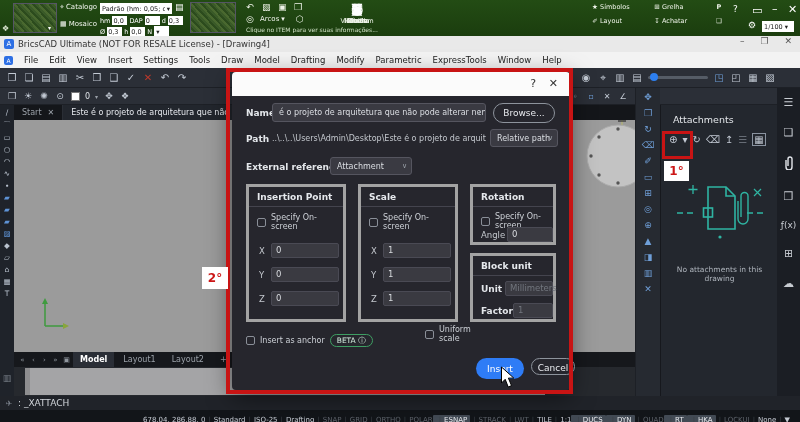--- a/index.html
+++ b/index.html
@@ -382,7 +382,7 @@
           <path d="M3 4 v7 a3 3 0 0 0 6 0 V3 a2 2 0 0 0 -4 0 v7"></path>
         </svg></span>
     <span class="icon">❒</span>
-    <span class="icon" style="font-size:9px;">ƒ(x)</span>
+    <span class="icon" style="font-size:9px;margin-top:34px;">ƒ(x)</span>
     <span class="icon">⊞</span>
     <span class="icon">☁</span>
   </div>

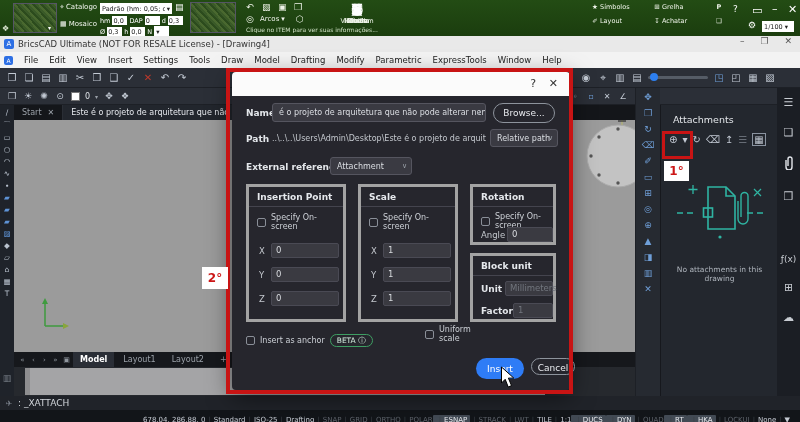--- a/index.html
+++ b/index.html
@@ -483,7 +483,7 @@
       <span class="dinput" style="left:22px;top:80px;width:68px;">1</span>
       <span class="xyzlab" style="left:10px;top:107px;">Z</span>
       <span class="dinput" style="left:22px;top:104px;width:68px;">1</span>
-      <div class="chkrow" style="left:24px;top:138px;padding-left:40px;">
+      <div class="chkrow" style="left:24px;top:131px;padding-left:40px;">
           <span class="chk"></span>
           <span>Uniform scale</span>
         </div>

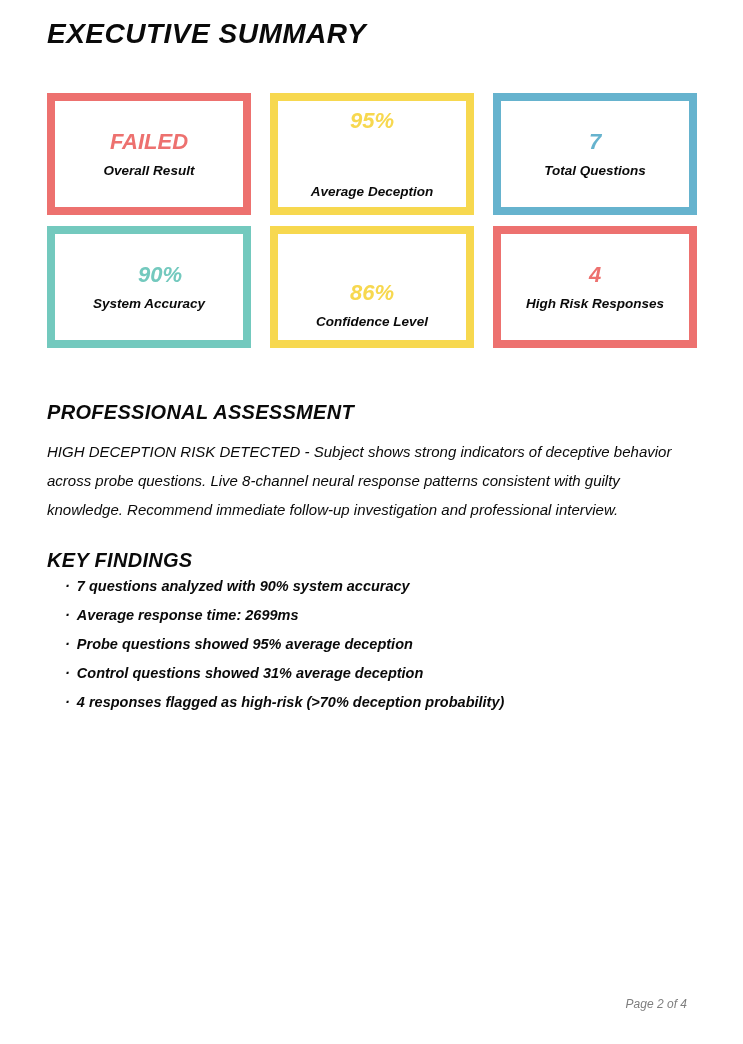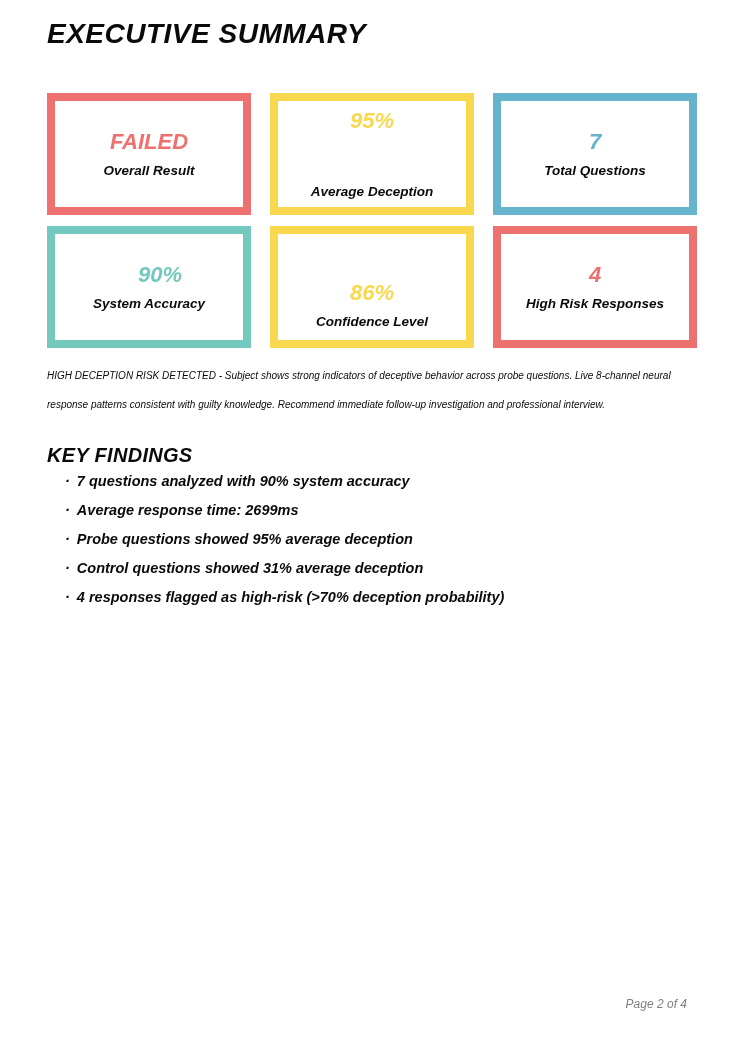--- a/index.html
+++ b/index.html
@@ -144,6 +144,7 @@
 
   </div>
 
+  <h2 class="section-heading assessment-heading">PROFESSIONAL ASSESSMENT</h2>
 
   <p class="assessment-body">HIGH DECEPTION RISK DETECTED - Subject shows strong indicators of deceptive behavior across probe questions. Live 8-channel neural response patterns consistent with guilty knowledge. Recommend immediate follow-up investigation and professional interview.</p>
------
**THE PROBLEM**
Where a line in the entries holds the word "dinput", copy that line.

**RESPONSE**
       <span class="dinput" style="left:22px;top:80px;width:68px;">1</span>
       <span class="dinput" style="left:22px;top:104px;width:68px;">1</span>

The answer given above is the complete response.